Capita che nelle grandi distese della savana, popolate non solo da zebre, giraffe, antilopi e bufali, ma anche dai grandi predatori, quali leopardi, iene, sciacalli e leoni, il bestiame dei Samburu venga spesso attaccato. Dal momento che per questo popolo la pastorizia è la principale fonte di sostentamento, i leoni vengono considerati come delle fonti di terribile minaccia; e negli ultimi anni i Samburu hanno deciso di adottare una tecnica “artigianale” per eliminarli: riempiono la carcassa di un animale di un potente diserbante, che costa solo pochi centesimi di dollaro al chilo, e con essa sono in grado di sterminare un intero branco di leoni.

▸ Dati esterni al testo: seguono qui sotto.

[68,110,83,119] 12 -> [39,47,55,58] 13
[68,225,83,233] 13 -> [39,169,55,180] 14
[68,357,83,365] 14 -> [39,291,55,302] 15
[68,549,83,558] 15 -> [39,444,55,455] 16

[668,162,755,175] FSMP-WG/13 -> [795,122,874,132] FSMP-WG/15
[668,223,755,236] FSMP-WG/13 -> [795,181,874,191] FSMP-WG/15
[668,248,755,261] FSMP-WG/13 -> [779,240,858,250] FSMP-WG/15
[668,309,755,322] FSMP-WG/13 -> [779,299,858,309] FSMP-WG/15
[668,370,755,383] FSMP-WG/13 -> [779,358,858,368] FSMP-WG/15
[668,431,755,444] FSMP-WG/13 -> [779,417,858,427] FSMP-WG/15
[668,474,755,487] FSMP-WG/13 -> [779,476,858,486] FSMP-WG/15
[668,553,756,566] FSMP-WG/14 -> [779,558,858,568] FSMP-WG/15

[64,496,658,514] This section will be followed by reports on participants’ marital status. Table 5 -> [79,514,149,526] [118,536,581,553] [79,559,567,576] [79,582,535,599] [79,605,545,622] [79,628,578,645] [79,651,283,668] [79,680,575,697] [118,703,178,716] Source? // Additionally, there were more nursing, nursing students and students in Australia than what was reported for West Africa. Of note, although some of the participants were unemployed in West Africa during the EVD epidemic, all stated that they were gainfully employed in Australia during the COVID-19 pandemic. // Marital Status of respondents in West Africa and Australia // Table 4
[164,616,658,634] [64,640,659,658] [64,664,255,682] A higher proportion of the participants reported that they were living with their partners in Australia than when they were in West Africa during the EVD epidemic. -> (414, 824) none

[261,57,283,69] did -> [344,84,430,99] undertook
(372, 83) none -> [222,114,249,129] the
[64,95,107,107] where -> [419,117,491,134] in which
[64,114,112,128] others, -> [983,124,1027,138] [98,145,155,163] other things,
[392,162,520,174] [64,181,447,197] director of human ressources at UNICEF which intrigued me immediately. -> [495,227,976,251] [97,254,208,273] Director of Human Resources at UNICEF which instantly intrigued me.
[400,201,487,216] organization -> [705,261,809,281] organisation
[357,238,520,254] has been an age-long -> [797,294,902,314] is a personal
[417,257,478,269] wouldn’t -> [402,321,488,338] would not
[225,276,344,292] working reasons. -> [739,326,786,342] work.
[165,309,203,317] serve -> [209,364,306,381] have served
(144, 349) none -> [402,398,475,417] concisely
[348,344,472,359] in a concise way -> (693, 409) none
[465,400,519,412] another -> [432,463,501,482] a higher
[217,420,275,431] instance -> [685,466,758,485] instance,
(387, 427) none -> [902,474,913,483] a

I leoni sono una specie preziosa, che va salvaguardata, ma indubbiamente anche le popolazioni locali hanno il diritto di potersi difendere e di continuare a lottare per la sopravvivenza delle proprie famiglie e del proprio stile di vita. E’ a seguito di questi gravi avvenimenti che ho sentito la necessità di rendermi utile, aiutando diverse associazioni che si rivolgono alle tribù keniote per “educarle” al rispetto dei predatori. In particolare, insegnano loro come essere rimborsate per le perdite di bestiame subite e monitorizzano gli spostamenti dei leoni applicando dei radiocollari GPS a uno dei membri del branco. Il loro acquisto, come potrete immaginare, è piuttosto costoso e richiede la presenza di numerosi volontari per l’installazione.
Lo scorso anno, nella riserva di Loisaba, in Kenya, ho partecipato ad una di queste speciali “missioni”. Accompagnati da una troupe cinematografica della Rai, da un gruppo di volontari della AIEA (Associazione Italiana Esperti d’Africa) e da un’équipe di veterinari, abbiamo seguito per giorni un branco di leoni e, dopo lunghi appostamenti, abbiamo individuato il soggetto adatto alla nostra impresa. Si trattava della la femmina alfa del gruppo – soprannominata Nala – , una giovane e robusta leonessa di oltre duecento chili: a fatica quattro uomini adulti sono riusciti a sollevarla!
Appena prima del tramonto il dardo narcotizzante per Nala è stato sparato. La tensione era palpabile: gli altri membri del branco circondavano la loro compagna ed era molto difficile poterla avvicinare. Quando finalmente ci siamo riusciti, protetti dalle guardie armate del parco, ho potuto assistere i veterinari nelle procedure necessarie per il censimento della leonessa. Infine, per ultimo, le è stato allacciato il collare GPS. Solo dopo aver atteso che l’antidoto al narcotico facesse effetto e che Nala si riunisse ai suoi compagni, abbiamo fatto ritorno al campo.
E’ stata un’esperienza emozionante: l’ansia ed il timore iniziale si sono ben presto trasformati in autentica gioia, orgoglio, appagamento per la consapevolezza di aver dato un contributo concreto. Il GPS di Nala permetterà ora ai ranger locali di gestire gli spostamenti del branco, e di garantire una coabitazione serena tra leoni e Samburu.